TASK TO COMPLETE: Transcribe the records word for word. Leave every picture out.

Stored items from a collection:
-*-
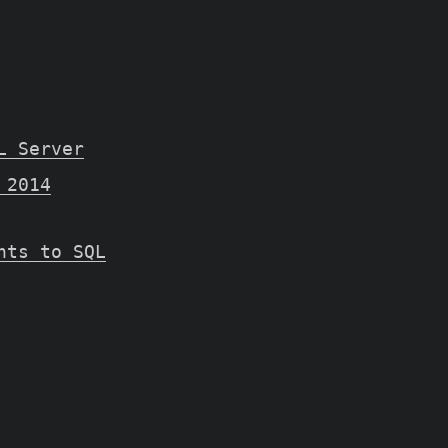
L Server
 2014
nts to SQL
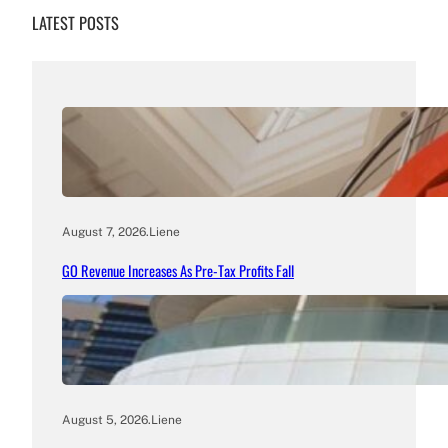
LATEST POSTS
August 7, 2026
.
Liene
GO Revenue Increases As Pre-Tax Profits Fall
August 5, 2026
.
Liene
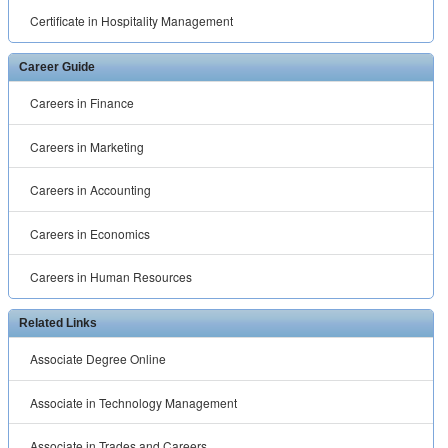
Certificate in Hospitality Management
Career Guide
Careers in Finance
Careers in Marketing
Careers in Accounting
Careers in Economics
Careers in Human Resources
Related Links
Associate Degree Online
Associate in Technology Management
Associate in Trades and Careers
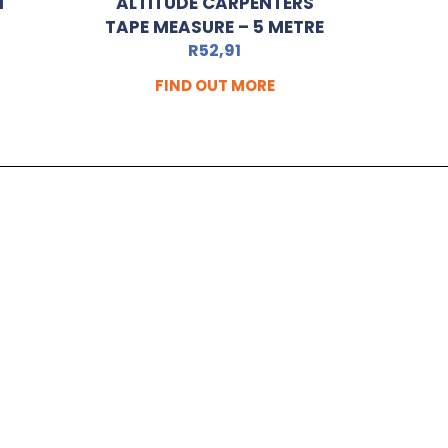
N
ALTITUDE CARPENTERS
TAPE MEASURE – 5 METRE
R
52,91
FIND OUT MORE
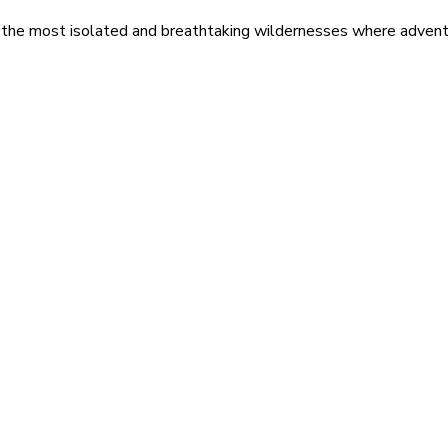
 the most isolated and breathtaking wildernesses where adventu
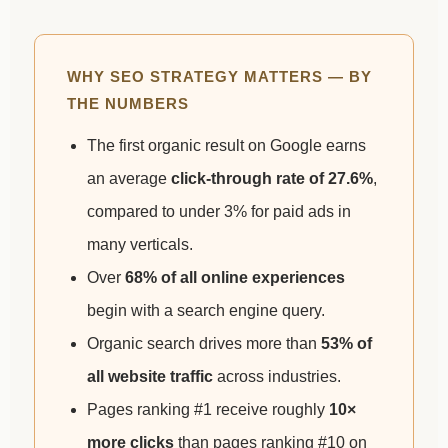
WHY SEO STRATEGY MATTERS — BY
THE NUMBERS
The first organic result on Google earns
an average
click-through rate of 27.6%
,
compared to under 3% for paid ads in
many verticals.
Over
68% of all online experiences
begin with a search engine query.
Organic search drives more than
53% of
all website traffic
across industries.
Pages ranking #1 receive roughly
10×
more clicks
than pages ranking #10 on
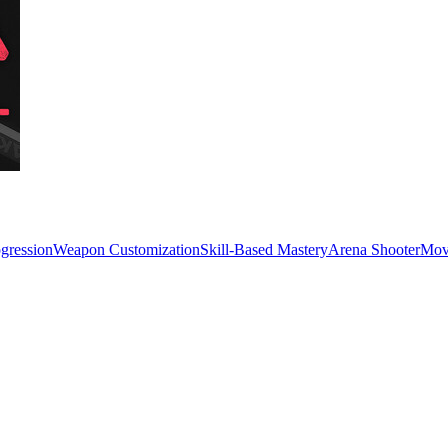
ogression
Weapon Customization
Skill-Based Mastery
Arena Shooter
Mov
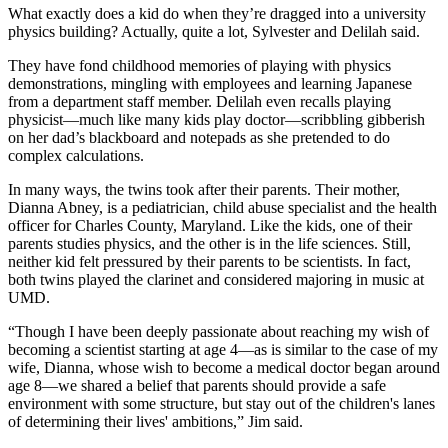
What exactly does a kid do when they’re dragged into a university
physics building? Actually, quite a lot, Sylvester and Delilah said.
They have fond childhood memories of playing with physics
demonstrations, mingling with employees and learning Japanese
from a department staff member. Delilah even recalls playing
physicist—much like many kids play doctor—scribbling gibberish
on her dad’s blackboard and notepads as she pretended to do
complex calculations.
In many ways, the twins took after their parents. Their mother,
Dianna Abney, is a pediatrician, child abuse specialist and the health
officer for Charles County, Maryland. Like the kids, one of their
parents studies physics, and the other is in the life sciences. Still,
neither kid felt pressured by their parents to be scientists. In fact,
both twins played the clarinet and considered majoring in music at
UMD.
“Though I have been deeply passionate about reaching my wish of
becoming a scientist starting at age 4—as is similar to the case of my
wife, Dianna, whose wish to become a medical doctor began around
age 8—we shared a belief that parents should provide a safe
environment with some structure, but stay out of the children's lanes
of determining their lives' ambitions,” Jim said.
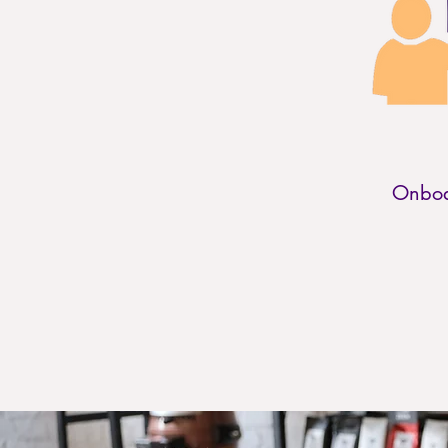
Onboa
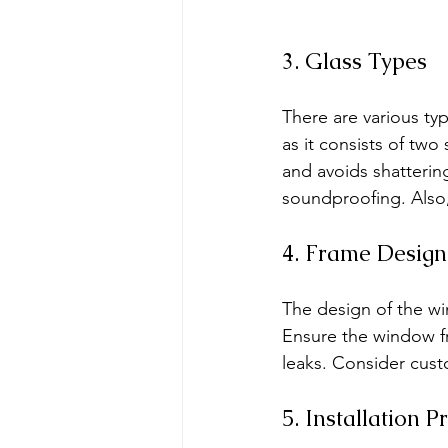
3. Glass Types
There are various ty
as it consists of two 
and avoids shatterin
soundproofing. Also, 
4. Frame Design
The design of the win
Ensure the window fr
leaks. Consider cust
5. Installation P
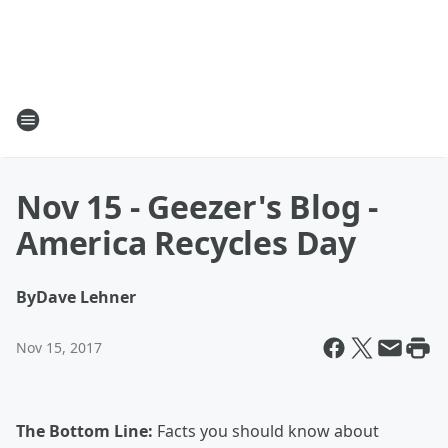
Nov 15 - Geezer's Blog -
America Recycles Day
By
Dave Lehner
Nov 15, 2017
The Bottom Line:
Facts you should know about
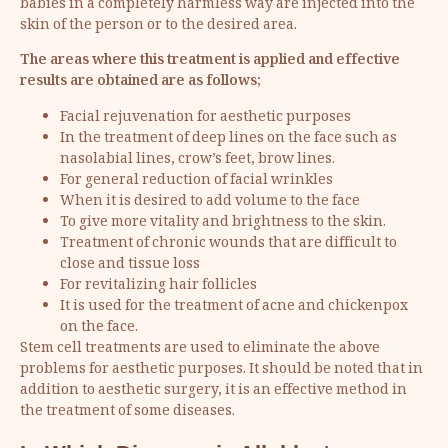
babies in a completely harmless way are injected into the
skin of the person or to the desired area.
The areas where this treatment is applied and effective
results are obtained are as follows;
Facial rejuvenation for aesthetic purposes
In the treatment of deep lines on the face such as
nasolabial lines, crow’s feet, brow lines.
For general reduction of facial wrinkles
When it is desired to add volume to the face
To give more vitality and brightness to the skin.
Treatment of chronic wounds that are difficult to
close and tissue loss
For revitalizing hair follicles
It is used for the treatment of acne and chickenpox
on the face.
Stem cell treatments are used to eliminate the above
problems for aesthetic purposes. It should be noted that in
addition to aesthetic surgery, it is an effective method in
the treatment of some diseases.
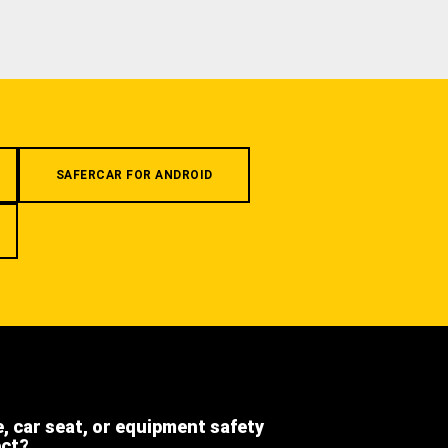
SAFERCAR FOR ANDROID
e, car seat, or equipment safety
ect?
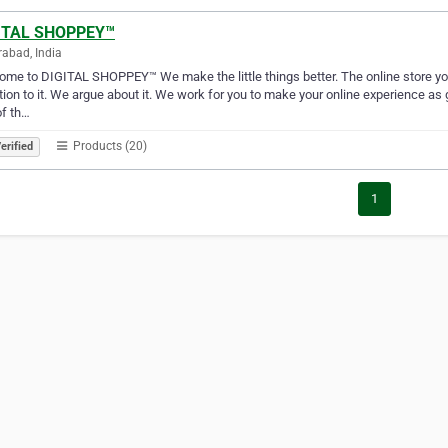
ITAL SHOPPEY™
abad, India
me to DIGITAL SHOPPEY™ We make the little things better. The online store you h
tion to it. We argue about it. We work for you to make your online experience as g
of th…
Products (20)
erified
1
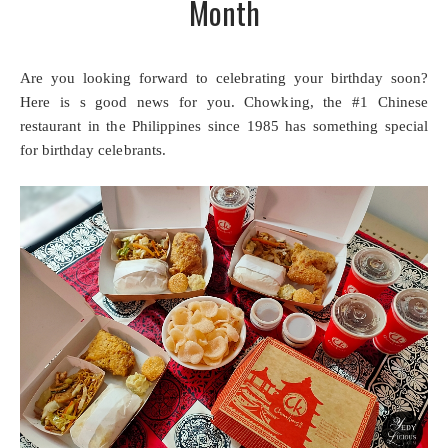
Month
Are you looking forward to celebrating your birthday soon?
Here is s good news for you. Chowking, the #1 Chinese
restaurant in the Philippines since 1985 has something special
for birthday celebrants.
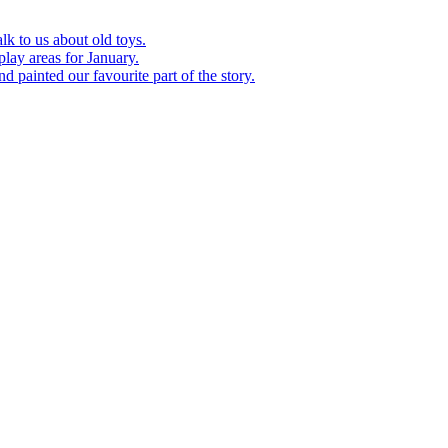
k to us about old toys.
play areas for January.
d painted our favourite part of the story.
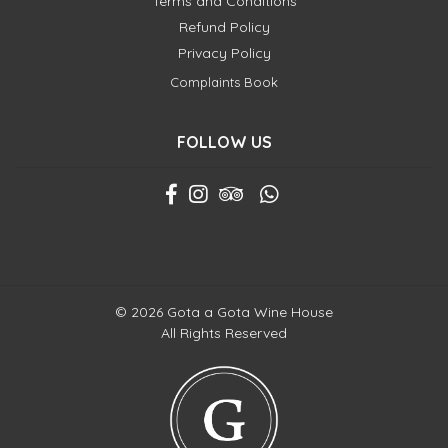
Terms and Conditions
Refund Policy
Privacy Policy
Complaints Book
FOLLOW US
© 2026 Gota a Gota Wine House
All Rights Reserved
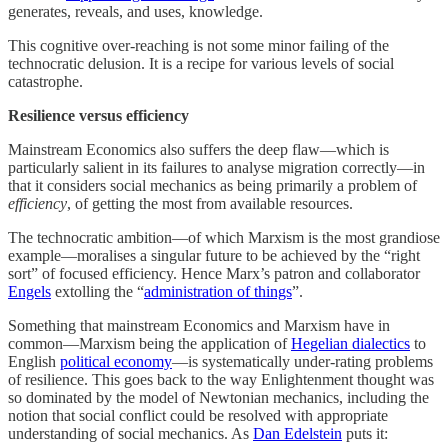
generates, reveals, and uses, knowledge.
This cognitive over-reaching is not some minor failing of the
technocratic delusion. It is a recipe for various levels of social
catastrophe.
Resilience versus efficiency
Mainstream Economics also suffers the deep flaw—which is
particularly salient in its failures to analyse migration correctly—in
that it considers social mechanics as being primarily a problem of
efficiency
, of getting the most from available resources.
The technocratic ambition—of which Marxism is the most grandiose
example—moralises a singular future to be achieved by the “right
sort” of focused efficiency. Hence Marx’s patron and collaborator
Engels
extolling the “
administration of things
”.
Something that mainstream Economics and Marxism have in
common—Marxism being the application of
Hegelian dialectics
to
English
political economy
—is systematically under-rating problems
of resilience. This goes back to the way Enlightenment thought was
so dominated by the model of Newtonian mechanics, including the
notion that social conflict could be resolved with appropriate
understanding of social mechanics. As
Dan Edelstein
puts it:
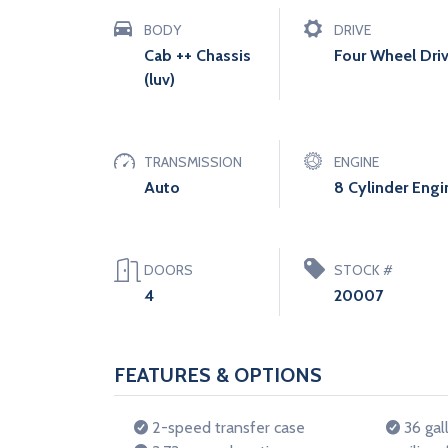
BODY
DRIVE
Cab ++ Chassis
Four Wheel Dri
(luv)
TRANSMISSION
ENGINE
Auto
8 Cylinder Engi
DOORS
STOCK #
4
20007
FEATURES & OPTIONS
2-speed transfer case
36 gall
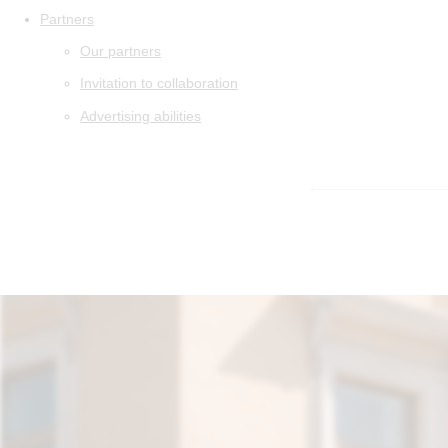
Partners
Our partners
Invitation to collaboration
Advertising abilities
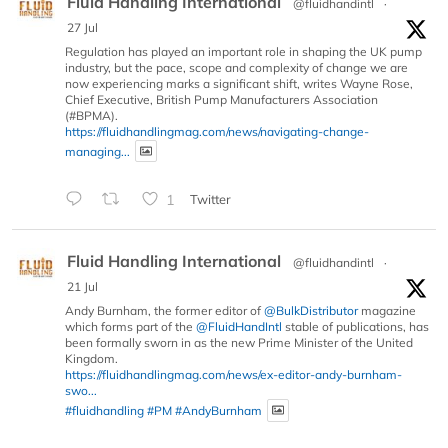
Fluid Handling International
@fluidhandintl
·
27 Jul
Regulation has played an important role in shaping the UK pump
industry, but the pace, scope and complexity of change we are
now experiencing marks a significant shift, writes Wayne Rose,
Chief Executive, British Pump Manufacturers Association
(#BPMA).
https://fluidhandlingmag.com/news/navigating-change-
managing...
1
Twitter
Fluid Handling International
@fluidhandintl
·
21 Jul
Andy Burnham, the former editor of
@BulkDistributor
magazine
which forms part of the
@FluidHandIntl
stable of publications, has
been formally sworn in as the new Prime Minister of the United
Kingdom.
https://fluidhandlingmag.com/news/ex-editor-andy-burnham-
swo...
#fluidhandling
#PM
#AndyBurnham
-*-
RESPONSE TO THIS TASK:
L Server
 2014
nts to SQL
LATEST POSTS
August 7, 2026
.
Liene
GO Revenue Increases As Pre-Tax Profits Fall
August 5, 2026
.
Liene
Certificate in Hospitality Management
Career Guide
Careers in Finance
Careers in Marketing
Careers in Accounting
Careers in Economics
Careers in Human Resources
Related Links
Associate Degree Online
Associate in Technology Management
Associate in Trades and Careers
N
ALTITUDE CARPENTERS
TAPE MEASURE – 5 METRE
R
52,91
FIND OUT MORE
 the most isolated and breathtaking wildernesses where adventu
WHY SEO STRATEGY MATTERS — BY
THE NUMBERS
The first organic result on Google earns
an average
click-through rate of 27.6%
,
compared to under 3% for paid ads in
many verticals.
Over
68% of all online experiences
begin with a search engine query.
Organic search drives more than
53% of
all website traffic
across industries.
Pages ranking #1 receive roughly
10×
more clicks
than pages ranking #10 on
ogression
Weapon Customization
Skill-Based Mastery
Arena Shooter
Mov
What exactly does a kid do when they’re dragged into a university
physics building? Actually, quite a lot, Sylvester and Delilah said.
They have fond childhood memories of playing with physics
demonstrations, mingling with employees and learning Japanese
from a department staff member. Delilah even recalls playing
physicist—much like many kids play doctor—scribbling gibberish
on her dad’s blackboard and notepads as she pretended to do
complex calculations.
In many ways, the twins took after their parents. Their mother,
Dianna Abney, is a pediatrician, child abuse specialist and the health
officer for Charles County, Maryland. Like the kids, one of their
parents studies physics, and the other is in the life sciences. Still,
neither kid felt pressured by their parents to be scientists. In fact,
both twins played the clarinet and considered majoring in music at
UMD.
“Though I have been deeply passionate about reaching my wish of
becoming a scientist starting at age 4—as is similar to the case of my
wife, Dianna, whose wish to become a medical doctor began around
age 8—we shared a belief that parents should provide a safe
environment with some structure, but stay out of the children's lanes
of determining their lives' ambitions,” Jim said.
Onboa
3. Glass Types
There are various ty
as it consists of two 
and avoids shatterin
soundproofing. Also, 
4. Frame Design
The design of the win
Ensure the window fr
leaks. Consider cust
5. Installation P
Nov 15 - Geezer's Blog -
America Recycles Day
By
Dave Lehner
Nov 15, 2017
The Bottom Line:
Facts you should know about
babies in a completely harmless way are injected into the
skin of the person or to the desired area.
The areas where this treatment is applied and effective
results are obtained are as follows;
Facial rejuvenation for aesthetic purposes
In the treatment of deep lines on the face such as
nasolabial lines, crow’s feet, brow lines.
For general reduction of facial wrinkles
When it is desired to add volume to the face
To give more vitality and brightness to the skin.
Treatment of chronic wounds that are difficult to
close and tissue loss
For revitalizing hair follicles
It is used for the treatment of acne and chickenpox
on the face.
Stem cell treatments are used to eliminate the above
problems for aesthetic purposes. It should be noted that in
addition to aesthetic surgery, it is an effective method in
the treatment of some diseases.
SAFERCAR FOR ANDROID
e, car seat, or equipment safety
ect?
ITAL SHOPPEY™
abad, India
me to DIGITAL SHOPPEY™ We make the little things better. The online store you h
tion to it. We argue about it. We work for you to make your online experience as g
of th…
Products (20)
erified
1
Month
Are you looking forward to celebrating your birthday soon?
Here is s good news for you. Chowking, the #1 Chinese
restaurant in the Philippines since 1985 has something special
for birthday celebrants.
k to us about old toys.
play areas for January.
d painted our favourite part of the story.
Terms and Conditions
Refund Policy
Privacy Policy
Complaints Book
FOLLOW US
© 2026 Gota a Gota Wine House
All Rights Reserved
generates, reveals, and uses, knowledge.
This cognitive over-reaching is not some minor failing of the
technocratic delusion. It is a recipe for various levels of social
catastrophe.
Resilience versus efficiency
Mainstream Economics also suffers the deep flaw—which is
particularly salient in its failures to analyse migration correctly—in
that it considers social mechanics as being primarily a problem of
efficiency
, of getting the most from available resources.
The technocratic ambition—of which Marxism is the most grandiose
example—moralises a singular future to be achieved by the “right
sort” of focused efficiency. Hence Marx’s patron and collaborator
Engels
extolling the “
administration of things
”.
Something that mainstream Economics and Marxism have in
common—Marxism being the application of
Hegelian dialectics
to
English
political economy
—is systematically under-rating problems
of resilience. This goes back to the way Enlightenment thought was
so dominated by the model of Newtonian mechanics, including the
notion that social conflict could be resolved with appropriate
understanding of social mechanics. As
Dan Edelstein
puts it:
BODY
DRIVE
Cab ++ Chassis
Four Wheel Dri
(luv)
TRANSMISSION
ENGINE
Auto
8 Cylinder Engi
DOORS
STOCK #
4
20007
FEATURES & OPTIONS
2-speed transfer case
36 gall
Partners
Our partners
Invitation to collaboration
Advertising abilities
Fluid Handling International
@fluidhandintl
·
27 Jul
Regulation has played an important role in shaping the UK pump
industry, but the pace, scope and complexity of change we are
now experiencing marks a significant shift, writes Wayne Rose,
Chief Executive, British Pump Manufacturers Association
(#BPMA).
https://fluidhandlingmag.com/news/navigating-change-
managing...
1
Twitter
Fluid Handling International
@fluidhandintl
·
21 Jul
Andy Burnham, the former editor of
@BulkDistributor
magazine
which forms part of the
@FluidHandIntl
stable of publications, has
been formally sworn in as the new Prime Minister of the United
Kingdom.
https://fluidhandlingmag.com/news/ex-editor-andy-burnham-
swo...
#fluidhandling
#PM
#AndyBurnham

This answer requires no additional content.